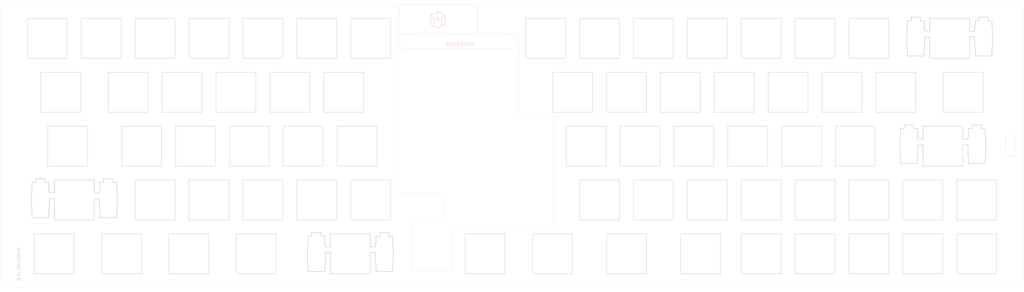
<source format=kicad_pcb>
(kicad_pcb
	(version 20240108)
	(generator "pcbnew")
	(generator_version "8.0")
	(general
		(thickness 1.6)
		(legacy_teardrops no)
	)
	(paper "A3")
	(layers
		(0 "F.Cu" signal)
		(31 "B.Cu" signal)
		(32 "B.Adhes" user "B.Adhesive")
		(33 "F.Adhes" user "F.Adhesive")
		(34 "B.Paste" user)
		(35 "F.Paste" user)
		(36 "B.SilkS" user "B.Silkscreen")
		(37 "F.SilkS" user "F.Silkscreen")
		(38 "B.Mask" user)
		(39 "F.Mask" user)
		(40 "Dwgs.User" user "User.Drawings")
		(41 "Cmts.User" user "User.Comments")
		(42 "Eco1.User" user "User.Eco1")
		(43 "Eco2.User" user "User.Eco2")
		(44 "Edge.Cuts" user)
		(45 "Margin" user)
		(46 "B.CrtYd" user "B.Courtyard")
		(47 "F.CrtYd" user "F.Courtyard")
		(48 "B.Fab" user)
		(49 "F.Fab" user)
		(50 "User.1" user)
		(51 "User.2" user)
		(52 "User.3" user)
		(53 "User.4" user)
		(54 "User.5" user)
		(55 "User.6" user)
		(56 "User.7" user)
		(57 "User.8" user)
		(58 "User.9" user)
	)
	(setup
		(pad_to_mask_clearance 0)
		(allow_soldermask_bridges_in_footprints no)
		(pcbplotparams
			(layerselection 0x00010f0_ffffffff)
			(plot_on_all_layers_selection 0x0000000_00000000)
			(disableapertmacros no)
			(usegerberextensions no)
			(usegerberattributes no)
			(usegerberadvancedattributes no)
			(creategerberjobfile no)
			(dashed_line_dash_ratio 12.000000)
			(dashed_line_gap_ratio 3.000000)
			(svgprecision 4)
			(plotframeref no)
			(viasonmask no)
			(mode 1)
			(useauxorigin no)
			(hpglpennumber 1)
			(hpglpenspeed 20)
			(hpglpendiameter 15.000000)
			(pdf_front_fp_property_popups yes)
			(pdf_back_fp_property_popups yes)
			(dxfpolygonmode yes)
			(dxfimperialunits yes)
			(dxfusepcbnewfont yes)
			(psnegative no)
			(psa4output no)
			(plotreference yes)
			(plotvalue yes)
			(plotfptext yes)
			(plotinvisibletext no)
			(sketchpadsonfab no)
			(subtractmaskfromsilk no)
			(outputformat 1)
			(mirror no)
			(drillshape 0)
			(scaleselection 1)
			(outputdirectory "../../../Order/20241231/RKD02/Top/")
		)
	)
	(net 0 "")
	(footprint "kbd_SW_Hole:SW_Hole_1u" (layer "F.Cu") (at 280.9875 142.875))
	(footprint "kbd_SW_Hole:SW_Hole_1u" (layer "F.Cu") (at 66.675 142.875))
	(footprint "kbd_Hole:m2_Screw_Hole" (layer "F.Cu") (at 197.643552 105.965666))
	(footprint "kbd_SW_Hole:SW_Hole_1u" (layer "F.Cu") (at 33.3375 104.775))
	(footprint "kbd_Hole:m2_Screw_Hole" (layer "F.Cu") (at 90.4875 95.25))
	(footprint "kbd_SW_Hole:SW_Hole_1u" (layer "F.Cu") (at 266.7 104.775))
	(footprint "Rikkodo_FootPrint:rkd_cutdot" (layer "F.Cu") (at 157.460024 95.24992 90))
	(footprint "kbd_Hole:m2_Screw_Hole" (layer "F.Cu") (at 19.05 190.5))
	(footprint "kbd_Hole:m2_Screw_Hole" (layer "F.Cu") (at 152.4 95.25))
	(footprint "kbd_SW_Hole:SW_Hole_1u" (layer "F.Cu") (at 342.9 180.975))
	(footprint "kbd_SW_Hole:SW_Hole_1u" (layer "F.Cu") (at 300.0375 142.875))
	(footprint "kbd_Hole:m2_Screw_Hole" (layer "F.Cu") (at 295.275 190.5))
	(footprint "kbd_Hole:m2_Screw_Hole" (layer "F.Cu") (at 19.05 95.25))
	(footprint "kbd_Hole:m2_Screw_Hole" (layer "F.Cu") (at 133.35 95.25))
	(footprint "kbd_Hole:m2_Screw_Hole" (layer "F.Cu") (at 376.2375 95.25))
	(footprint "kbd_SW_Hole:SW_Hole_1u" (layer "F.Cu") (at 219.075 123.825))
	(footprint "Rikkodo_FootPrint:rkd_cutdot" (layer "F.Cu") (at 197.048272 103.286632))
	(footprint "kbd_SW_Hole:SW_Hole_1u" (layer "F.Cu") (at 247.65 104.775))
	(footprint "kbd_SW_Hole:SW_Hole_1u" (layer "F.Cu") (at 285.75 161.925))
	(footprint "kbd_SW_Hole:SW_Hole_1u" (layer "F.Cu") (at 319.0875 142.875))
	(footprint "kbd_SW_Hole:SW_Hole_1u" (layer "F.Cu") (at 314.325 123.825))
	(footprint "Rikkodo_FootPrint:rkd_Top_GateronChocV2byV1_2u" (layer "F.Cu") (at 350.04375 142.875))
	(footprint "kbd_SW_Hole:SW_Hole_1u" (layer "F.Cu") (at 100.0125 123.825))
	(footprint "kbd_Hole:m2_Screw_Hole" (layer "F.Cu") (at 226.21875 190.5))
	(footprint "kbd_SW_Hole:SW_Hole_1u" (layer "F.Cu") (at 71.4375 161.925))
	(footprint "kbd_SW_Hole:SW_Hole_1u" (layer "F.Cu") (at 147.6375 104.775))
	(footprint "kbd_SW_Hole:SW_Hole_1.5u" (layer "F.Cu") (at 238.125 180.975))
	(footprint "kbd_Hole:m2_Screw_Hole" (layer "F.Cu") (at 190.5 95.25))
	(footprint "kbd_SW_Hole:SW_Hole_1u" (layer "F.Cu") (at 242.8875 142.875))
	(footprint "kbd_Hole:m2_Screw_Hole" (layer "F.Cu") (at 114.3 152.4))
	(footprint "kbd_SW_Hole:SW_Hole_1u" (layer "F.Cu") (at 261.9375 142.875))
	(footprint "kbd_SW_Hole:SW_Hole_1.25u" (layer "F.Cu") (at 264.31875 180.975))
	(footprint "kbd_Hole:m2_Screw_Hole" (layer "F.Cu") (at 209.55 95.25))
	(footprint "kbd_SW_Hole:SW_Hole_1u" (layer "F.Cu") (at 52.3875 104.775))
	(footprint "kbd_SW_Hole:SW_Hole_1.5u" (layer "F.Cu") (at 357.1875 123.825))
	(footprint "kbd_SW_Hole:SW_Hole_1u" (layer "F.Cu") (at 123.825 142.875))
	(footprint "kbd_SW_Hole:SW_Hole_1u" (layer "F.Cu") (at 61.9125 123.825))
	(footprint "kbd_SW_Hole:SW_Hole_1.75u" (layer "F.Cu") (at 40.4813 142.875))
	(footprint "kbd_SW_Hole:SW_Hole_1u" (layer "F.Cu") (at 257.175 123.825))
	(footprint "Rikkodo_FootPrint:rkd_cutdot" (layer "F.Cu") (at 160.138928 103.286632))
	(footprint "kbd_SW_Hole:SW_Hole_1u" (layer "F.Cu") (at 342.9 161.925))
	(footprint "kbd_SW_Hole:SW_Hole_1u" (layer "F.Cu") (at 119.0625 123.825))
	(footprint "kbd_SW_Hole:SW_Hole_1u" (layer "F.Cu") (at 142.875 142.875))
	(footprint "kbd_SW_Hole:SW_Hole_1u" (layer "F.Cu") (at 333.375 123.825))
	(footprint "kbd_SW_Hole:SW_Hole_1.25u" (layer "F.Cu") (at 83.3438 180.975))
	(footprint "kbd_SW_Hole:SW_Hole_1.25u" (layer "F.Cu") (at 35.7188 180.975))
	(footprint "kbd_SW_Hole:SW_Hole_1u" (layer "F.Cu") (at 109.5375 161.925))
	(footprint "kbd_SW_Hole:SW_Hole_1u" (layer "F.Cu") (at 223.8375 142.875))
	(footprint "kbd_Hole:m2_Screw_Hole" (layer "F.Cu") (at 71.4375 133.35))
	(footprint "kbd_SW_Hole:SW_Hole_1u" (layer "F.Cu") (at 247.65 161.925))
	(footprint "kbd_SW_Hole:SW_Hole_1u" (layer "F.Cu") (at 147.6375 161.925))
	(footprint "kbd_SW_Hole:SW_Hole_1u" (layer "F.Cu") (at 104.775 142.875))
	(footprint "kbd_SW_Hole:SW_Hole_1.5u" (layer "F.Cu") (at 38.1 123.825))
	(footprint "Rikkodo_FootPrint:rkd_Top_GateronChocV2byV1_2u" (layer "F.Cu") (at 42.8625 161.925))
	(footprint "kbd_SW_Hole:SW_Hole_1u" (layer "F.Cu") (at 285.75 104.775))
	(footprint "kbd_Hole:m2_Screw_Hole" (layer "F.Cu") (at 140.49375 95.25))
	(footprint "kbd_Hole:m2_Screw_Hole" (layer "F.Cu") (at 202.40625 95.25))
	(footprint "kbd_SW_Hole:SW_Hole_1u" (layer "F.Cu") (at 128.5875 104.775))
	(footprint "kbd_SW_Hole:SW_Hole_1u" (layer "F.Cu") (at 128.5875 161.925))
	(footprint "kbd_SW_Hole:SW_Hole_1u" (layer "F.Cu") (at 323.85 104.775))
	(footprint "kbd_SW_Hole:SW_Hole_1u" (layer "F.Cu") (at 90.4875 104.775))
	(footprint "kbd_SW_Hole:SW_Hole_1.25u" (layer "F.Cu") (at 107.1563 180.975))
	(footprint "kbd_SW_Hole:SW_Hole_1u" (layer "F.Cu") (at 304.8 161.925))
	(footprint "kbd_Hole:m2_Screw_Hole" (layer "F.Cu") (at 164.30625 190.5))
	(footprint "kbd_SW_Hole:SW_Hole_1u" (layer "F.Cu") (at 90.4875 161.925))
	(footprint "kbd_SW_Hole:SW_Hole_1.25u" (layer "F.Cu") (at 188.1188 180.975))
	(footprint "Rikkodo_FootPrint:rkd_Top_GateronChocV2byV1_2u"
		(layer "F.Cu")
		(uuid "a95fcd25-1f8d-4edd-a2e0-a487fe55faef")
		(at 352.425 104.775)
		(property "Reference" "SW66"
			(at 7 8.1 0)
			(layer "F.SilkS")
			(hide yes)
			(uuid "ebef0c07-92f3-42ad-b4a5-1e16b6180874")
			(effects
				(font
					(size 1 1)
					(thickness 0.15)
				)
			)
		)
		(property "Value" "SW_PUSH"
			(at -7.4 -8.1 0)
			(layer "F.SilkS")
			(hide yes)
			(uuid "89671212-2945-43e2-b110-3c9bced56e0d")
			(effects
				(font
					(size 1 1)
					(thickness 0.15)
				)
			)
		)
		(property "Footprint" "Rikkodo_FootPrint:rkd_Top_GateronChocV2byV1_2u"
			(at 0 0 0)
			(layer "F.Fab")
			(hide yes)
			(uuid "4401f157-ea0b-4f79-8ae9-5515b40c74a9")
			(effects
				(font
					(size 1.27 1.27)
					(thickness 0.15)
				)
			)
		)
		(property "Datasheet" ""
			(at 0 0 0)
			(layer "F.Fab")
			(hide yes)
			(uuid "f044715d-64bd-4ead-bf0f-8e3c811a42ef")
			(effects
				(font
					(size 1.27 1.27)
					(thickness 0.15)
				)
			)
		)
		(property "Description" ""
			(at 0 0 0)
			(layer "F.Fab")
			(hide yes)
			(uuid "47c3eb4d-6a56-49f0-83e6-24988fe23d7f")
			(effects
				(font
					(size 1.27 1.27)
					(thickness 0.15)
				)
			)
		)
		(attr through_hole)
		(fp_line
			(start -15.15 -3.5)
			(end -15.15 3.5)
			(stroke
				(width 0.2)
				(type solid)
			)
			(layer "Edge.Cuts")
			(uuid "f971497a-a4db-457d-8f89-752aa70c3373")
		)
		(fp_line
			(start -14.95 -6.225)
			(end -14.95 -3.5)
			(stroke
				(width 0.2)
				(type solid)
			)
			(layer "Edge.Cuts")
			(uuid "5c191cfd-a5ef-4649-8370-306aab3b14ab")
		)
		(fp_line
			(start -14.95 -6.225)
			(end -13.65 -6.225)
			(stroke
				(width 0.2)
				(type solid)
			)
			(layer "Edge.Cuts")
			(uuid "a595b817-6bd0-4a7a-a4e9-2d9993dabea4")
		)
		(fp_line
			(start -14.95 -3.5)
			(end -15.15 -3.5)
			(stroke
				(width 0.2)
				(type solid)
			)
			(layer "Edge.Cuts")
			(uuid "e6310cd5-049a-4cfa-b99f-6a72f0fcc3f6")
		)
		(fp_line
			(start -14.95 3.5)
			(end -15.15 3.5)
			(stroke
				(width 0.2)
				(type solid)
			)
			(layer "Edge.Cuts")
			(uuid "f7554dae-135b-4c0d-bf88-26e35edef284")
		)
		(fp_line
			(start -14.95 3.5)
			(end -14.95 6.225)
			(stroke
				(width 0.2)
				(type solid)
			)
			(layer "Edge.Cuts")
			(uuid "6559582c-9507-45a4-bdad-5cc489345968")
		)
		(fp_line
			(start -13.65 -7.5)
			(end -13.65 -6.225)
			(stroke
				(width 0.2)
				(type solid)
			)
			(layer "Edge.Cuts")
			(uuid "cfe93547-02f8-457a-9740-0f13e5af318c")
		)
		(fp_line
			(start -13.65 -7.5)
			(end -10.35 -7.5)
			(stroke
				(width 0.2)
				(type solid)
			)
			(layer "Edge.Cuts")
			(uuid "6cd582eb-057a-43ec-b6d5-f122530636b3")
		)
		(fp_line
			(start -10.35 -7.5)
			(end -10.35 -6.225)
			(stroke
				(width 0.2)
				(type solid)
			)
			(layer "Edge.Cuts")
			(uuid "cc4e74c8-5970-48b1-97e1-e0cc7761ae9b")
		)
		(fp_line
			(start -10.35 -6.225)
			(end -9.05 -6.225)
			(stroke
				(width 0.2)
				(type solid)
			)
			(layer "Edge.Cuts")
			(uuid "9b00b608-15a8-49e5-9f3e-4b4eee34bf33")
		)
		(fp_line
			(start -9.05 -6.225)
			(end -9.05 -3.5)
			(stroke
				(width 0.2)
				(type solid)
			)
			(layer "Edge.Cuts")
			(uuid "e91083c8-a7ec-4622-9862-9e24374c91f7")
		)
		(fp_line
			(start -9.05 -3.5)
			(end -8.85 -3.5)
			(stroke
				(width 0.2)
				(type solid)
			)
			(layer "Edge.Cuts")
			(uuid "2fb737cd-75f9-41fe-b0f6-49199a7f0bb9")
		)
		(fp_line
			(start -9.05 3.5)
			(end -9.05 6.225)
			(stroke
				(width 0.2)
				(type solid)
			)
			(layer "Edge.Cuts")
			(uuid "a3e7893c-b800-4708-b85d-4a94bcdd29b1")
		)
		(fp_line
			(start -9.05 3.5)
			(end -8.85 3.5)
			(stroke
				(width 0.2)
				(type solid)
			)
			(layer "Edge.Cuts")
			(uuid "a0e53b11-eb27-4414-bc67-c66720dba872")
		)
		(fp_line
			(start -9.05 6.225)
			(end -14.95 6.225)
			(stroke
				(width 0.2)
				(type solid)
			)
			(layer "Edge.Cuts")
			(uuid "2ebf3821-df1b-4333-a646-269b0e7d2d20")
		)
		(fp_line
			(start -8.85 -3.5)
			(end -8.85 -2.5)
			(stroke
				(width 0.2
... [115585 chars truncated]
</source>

● ● ● ●

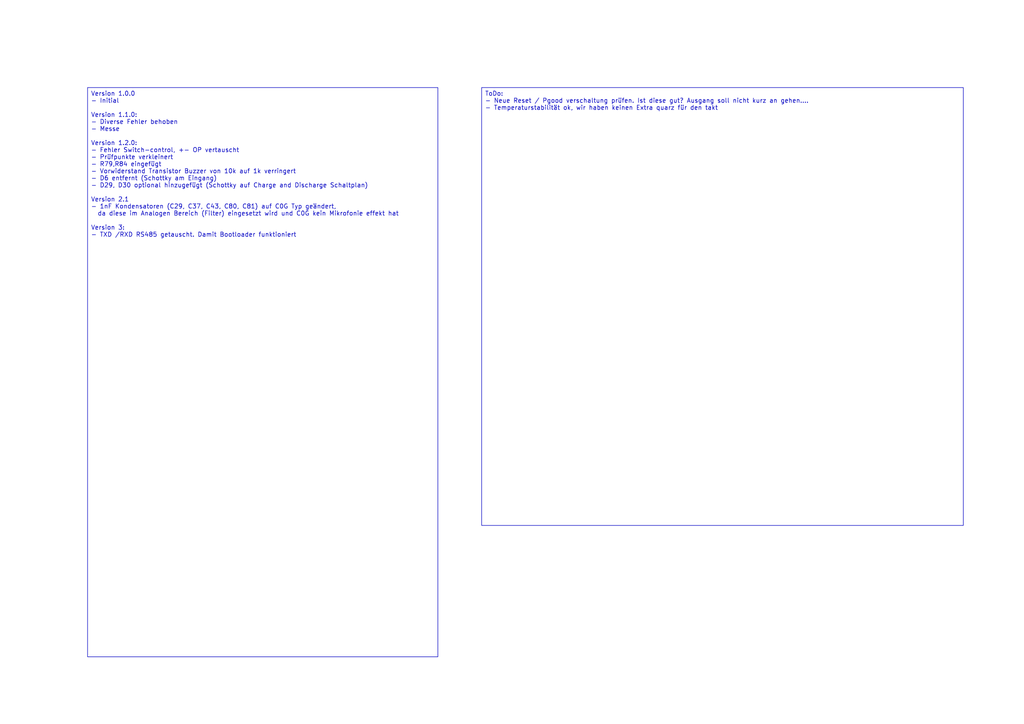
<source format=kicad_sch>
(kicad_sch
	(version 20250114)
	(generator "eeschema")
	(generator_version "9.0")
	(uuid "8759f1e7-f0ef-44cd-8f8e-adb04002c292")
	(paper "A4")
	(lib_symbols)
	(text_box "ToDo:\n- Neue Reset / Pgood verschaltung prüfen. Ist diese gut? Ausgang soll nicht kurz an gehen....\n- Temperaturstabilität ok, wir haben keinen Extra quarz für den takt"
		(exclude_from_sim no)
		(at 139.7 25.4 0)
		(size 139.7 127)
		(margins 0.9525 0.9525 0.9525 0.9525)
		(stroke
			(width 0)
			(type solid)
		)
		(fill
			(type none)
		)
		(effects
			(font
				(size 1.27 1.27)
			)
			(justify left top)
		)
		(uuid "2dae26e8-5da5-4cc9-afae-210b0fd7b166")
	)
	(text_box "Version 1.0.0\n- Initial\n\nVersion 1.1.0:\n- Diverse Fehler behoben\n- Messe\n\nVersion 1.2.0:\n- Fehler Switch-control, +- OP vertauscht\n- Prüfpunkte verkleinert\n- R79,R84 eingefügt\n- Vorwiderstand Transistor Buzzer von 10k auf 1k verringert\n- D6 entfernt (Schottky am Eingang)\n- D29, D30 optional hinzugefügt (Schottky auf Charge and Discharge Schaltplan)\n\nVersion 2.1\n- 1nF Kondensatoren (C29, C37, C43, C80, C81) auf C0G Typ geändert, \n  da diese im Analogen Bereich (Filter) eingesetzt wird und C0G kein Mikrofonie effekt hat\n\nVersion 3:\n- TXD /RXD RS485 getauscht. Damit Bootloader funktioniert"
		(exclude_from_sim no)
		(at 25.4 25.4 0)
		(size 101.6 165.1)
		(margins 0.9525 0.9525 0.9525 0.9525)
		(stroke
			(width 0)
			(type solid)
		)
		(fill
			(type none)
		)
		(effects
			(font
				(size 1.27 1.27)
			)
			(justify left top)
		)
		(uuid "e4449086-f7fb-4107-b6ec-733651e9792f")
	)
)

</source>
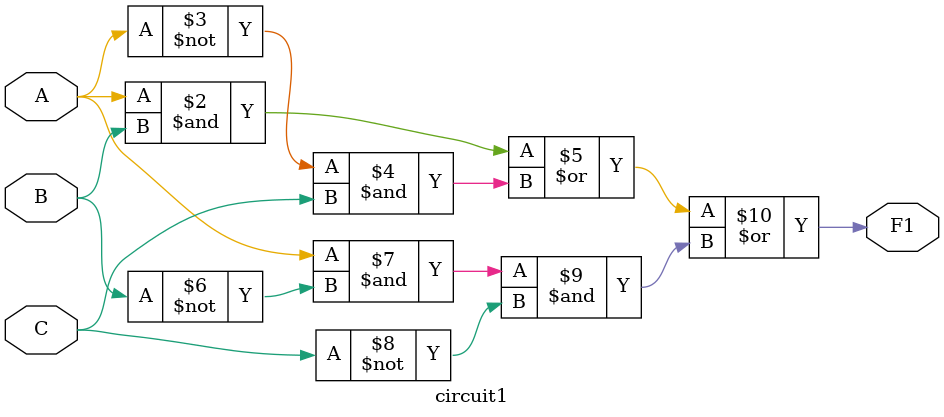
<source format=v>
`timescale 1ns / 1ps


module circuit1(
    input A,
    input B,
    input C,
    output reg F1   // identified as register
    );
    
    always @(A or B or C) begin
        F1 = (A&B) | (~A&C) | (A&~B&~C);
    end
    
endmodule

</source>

● ● ● ●

Problem description – Work out how many lines of the records contain "CrtYd", and reply with the number alone.

Solution to this problem – 2